Akcja książki toczy się szybko. Katerina wciąż musi szukać odpowiedzi na coraz to trudniejsze pytania, by chronić tych, których kocha. Rozdziały są dość krótkie, dzięki czemu utwór ten czyta się wręcz błyskawicznie. W powieści autorstwa Robin Bridges panuje niesamowita atmosfera, niemal przyprawiająca o dreszcze.
„Tego wieczoru śmierć zatańczy pośród nas.”
Gdy zapoznawałam się z opisem książki, jedno zdanie wzbudziło moją obawę. Konkretnie chodzi o fragment sugerujący, iż w opowieści natkniemy się na trójkąt miłosny. Z całego serca nie znoszę takich sytuacji, dlatego też podchodziłam do lektury z lekką rezerwą. Na szczęście na coś takiego w „Nadciąga burza” się nie natkniemy - położenie Katii jest bardziej skomplikowane, nie uświadczymy również rozterek uczuciowych nastolatki. Dziewczyna prawie od początku wie, czego chce, dlatego też z ulgą mogę zapewnić, że opis może po prostu wprowadzić w błąd.
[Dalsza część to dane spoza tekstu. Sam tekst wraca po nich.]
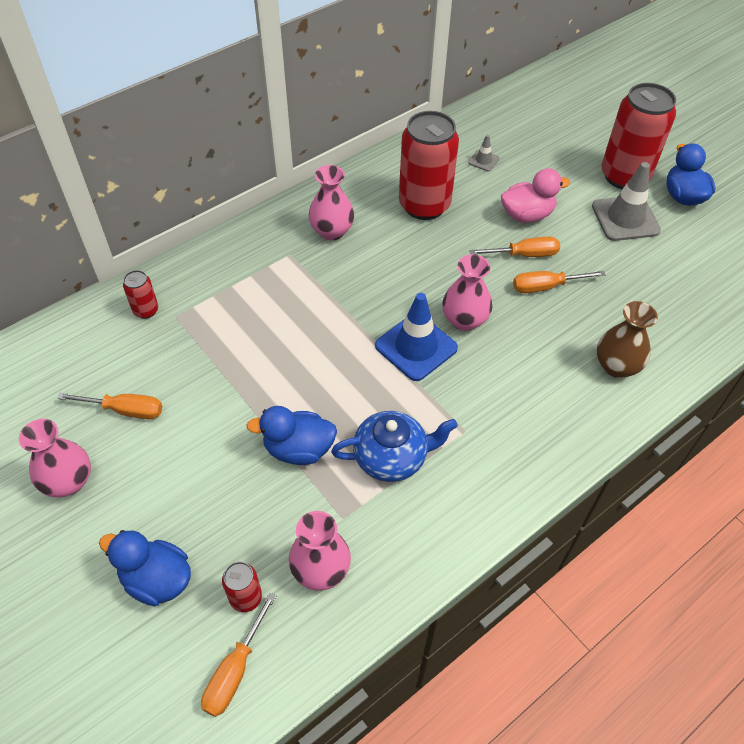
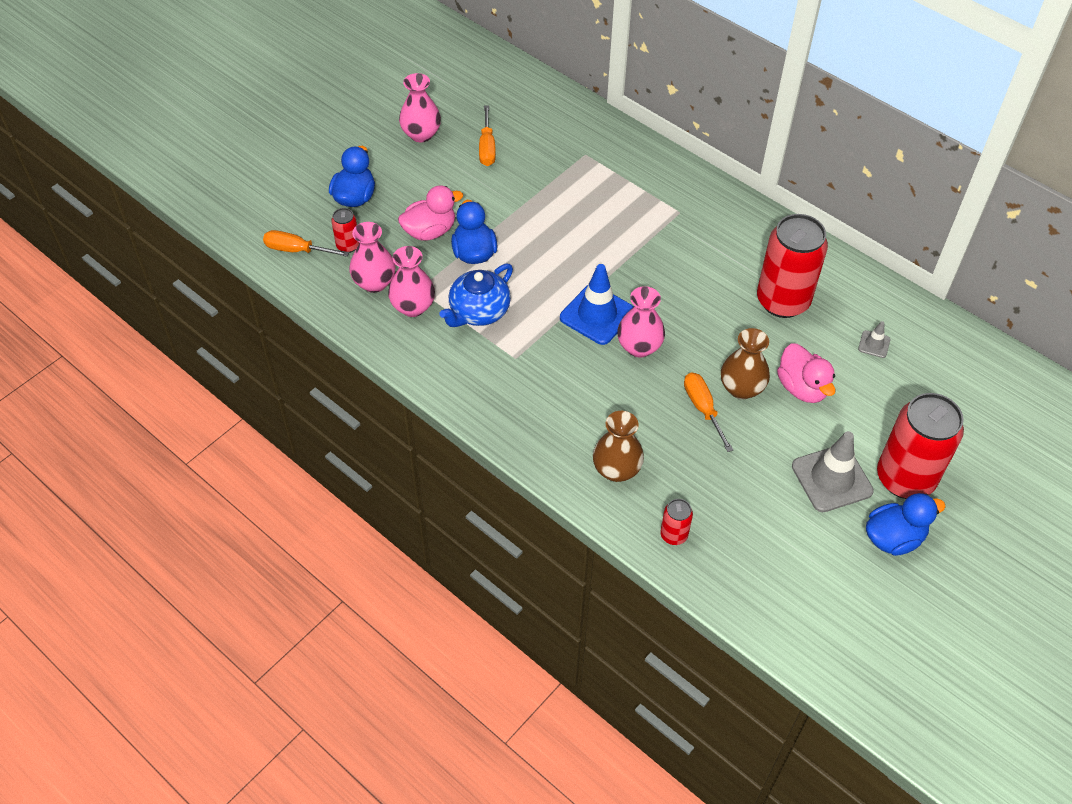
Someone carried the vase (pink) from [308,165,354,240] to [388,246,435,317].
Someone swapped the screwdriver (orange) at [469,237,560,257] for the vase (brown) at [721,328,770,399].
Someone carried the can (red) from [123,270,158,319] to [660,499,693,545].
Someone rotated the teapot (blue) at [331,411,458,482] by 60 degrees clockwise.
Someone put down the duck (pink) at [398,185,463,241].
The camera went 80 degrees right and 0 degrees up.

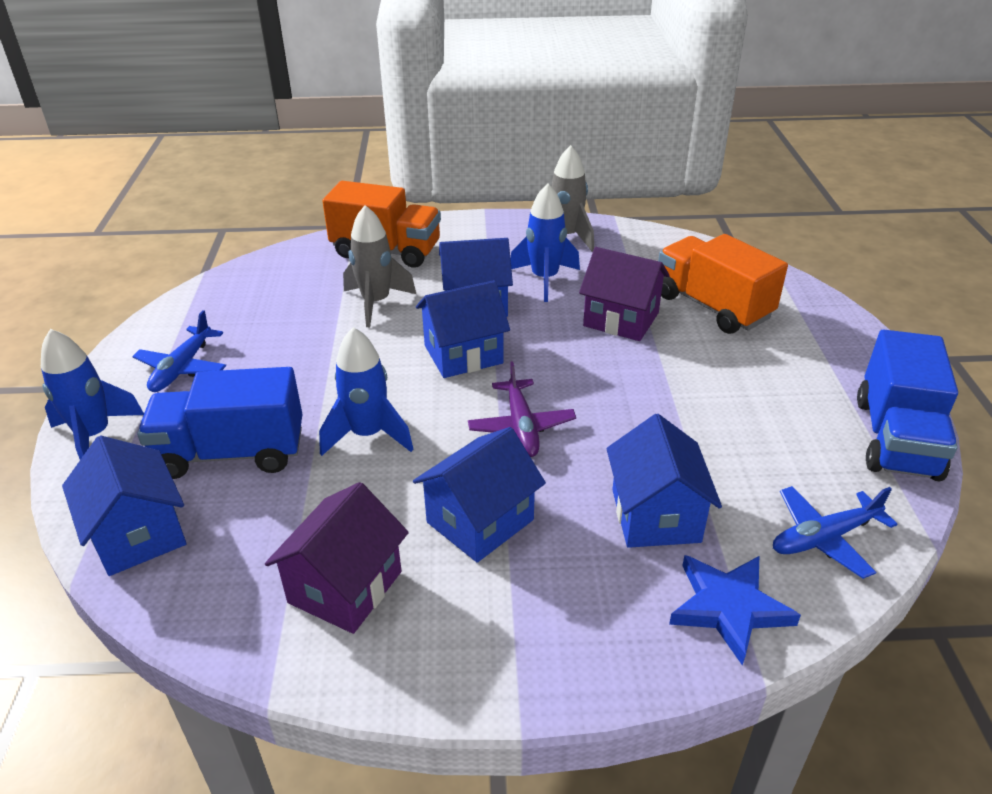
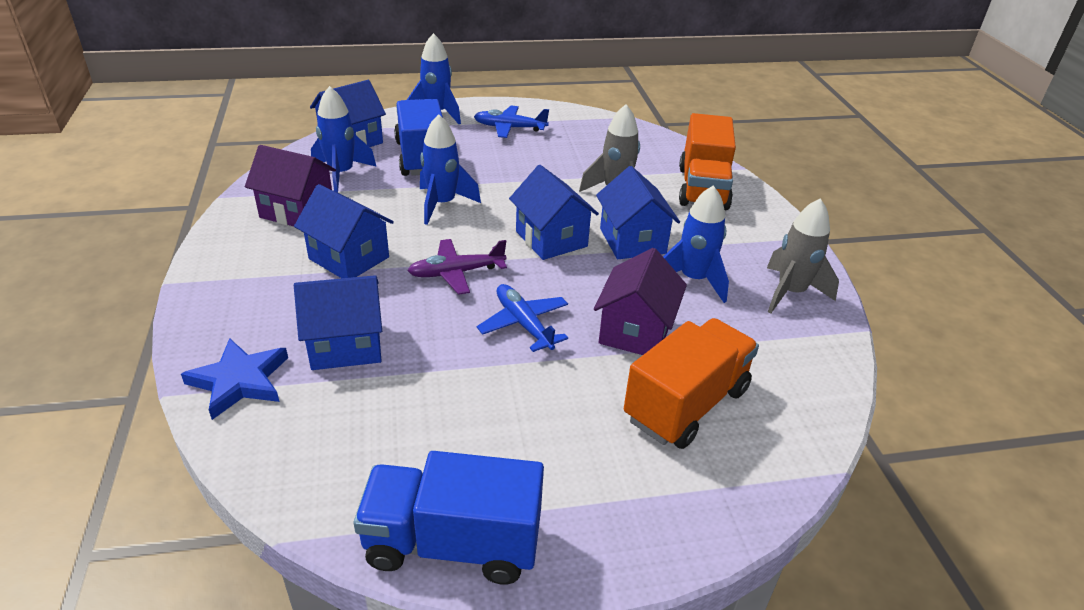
Someone carried the plane (blue) from [773,486,897,579] to [477,284,568,352].
Someone put down the rocket (blue) at [311,86,377,193].
The camera went 80 degrees right and 0 degrees up.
Główna bohaterka szybko zdobyła moją sympatię. To osoba, która ma większe ambicje, niż jej otoczenie, chce poznawać świat i zdobywać wiedzę. Ponadto dziewczyna jest również gotowa wiele poświęcić, żeby zapewnić bezpieczeństwo najbliższym. Nie brak jej odwagi, tak samo jak i wad. Nie jest to postać idealna, popełnia błędy jak każdy, dzięki czemu raczej łatwo jest ją polubić i trzymać kciuki, by cało wyszła z opresji.
„Nadciąga burza” to pierwsza część trylogii o młodej nekromantce. Z całą pewnością sięgnę po kolejne tomy tej serii, której pierwsza część wciągnęła mnie bez reszty. Nie mogę też nie wspomnieć o tym, jak wydana jest ta książka: pierwsze strony rozdziałów mają przyciągające wzrok zdobienia, a na kilku kartkach możemy również zobaczyć widoczny już na okładce las. Lektura takiej powieści jest dodatkową przyjemnością.
Z historią Kateriny zdecydowanie warto się zapoznać. To pełna tajemnic opowieść, wzbudzająca delikatny niepokój. Nie brak tu zwrotów akcji czy zaskakującego zakończenia. A zagadki kryjące się w zimowym Petersburgu tylko czekają na rozwiązanie.